Directionality: The study focused on Visual \(\to\) Text. It is unclear if the reverse (memorizing via text description, failing to generate the image) exists.
Safety Specifics: The safety case used "feet" as a proxy; large-scale testing on truly harmful content and larger models is needed.
Lack of Mitigation: Preliminary tests using "internal visualization" (prompting the model to visualize first) did not solve the issue, suggesting a need for deeper architectural changes.

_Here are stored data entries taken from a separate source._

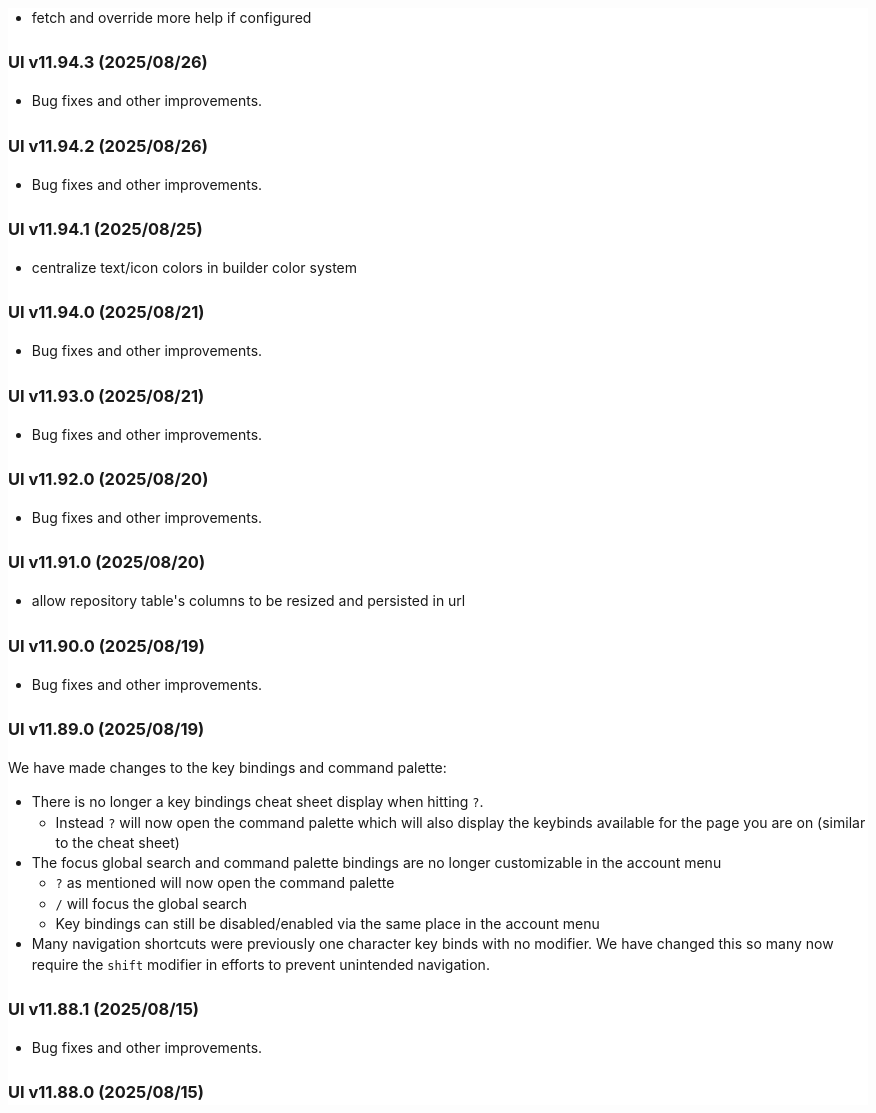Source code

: - fetch and override more help if configured

### UI v11.94.3 (2025/08/26)

- Bug fixes and other improvements.

### UI v11.94.2 (2025/08/26)

- Bug fixes and other improvements.

### UI v11.94.1 (2025/08/25)

- centralize text/icon colors in builder color system

### UI v11.94.0 (2025/08/21)

- Bug fixes and other improvements.

### UI v11.93.0 (2025/08/21)

- Bug fixes and other improvements.

### UI v11.92.0 (2025/08/20)

- Bug fixes and other improvements.

### UI v11.91.0 (2025/08/20)

- allow repository table's columns to be resized and persisted in url

### UI v11.90.0 (2025/08/19)

- Bug fixes and other improvements.

### UI v11.89.0 (2025/08/19)

We have made changes to the key bindings and command palette:

- There is no longer a key bindings cheat sheet display when hitting `?`.
  - Instead `?` will now open the command palette which will also display the keybinds available for the page you are on (similar to the cheat sheet)
- The focus global search and command palette bindings are no longer customizable in the account menu
  - `?` as mentioned will now open the command palette
  - `/` will focus the global search
  - Key bindings can still be disabled/enabled via the same place in the account menu
- Many navigation shortcuts were previously one character key binds with no modifier. We have changed this so many now require the `shift` modifier in efforts to prevent unintended navigation.

### UI v11.88.1 (2025/08/15)

- Bug fixes and other improvements.

### UI v11.88.0 (2025/08/15)
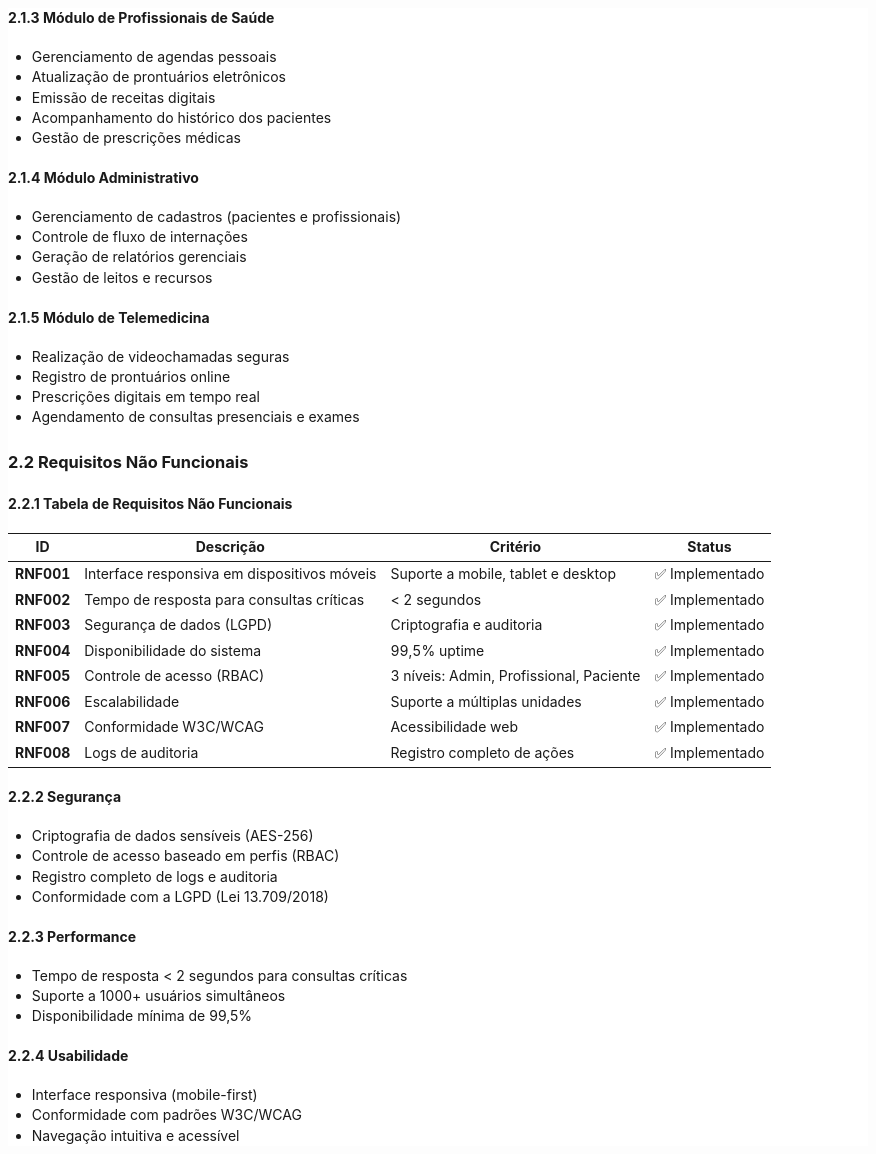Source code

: #### 2.1.3 Módulo de Profissionais de Saúde
- Gerenciamento de agendas pessoais
- Atualização de prontuários eletrônicos
- Emissão de receitas digitais
- Acompanhamento do histórico dos pacientes
- Gestão de prescrições médicas

#### 2.1.4 Módulo Administrativo
- Gerenciamento de cadastros (pacientes e profissionais)
- Controle de fluxo de internações
- Geração de relatórios gerenciais
- Gestão de leitos e recursos

#### 2.1.5 Módulo de Telemedicina
- Realização de videochamadas seguras
- Registro de prontuários online
- Prescrições digitais em tempo real
- Agendamento de consultas presenciais e exames

### 2.2 Requisitos Não Funcionais

#### 2.2.1 Tabela de Requisitos Não Funcionais

| ID | Descrição | Critério | Status |
|----|-----------|----------|---------|
| **RNF001** | Interface responsiva em dispositivos móveis | Suporte a mobile, tablet e desktop | ✅ Implementado |
| **RNF002** | Tempo de resposta para consultas críticas | < 2 segundos | ✅ Implementado |
| **RNF003** | Segurança de dados (LGPD) | Criptografia e auditoria | ✅ Implementado |
| **RNF004** | Disponibilidade do sistema | 99,5% uptime | ✅ Implementado |
| **RNF005** | Controle de acesso (RBAC) | 3 níveis: Admin, Profissional, Paciente | ✅ Implementado |
| **RNF006** | Escalabilidade | Suporte a múltiplas unidades | ✅ Implementado |
| **RNF007** | Conformidade W3C/WCAG | Acessibilidade web | ✅ Implementado |
| **RNF008** | Logs de auditoria | Registro completo de ações | ✅ Implementado |

#### 2.2.2 Segurança
- Criptografia de dados sensíveis (AES-256)
- Controle de acesso baseado em perfis (RBAC)
- Registro completo de logs e auditoria
- Conformidade com a LGPD (Lei 13.709/2018)

#### 2.2.3 Performance
- Tempo de resposta < 2 segundos para consultas críticas
- Suporte a 1000+ usuários simultâneos
- Disponibilidade mínima de 99,5%

#### 2.2.4 Usabilidade
- Interface responsiva (mobile-first)
- Conformidade com padrões W3C/WCAG
- Navegação intuitiva e acessível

vs. Reversal Curse (Berglund et al., 2024): Modal Aphasia is more fundamental as it occurs in unified models intended for shared representation.
vs. Papadimitriou et al. (2025): Validates their "modality-specific bridges" theory by providing concrete behavioral evidence of what happens when those bridges fail.
vs. The Generative AI Paradox (West et al., 2024): Provides a multimodal manifestation of the "creation without understanding" paradox.

Rating¶

Novelty: ⭐⭐⭐⭐⭐ The discovery and naming of "Modal Aphasia" is highly insightful and provides a fresh framework for evaluating unified VLMs.
Experimental Thoroughness: ⭐⭐⭐⭐ Three-tiered design is rigorous, though the safety case remains at the proof-of-concept level.
Writing Quality: ⭐⭐⭐⭐⭐ Clear progression, precise terminology, and effective use of cognitive science analogies.
Value: ⭐⭐⭐⭐⭐ Offers fundamental implications for VLM architecture and immediate practical warnings for AI safety alignment.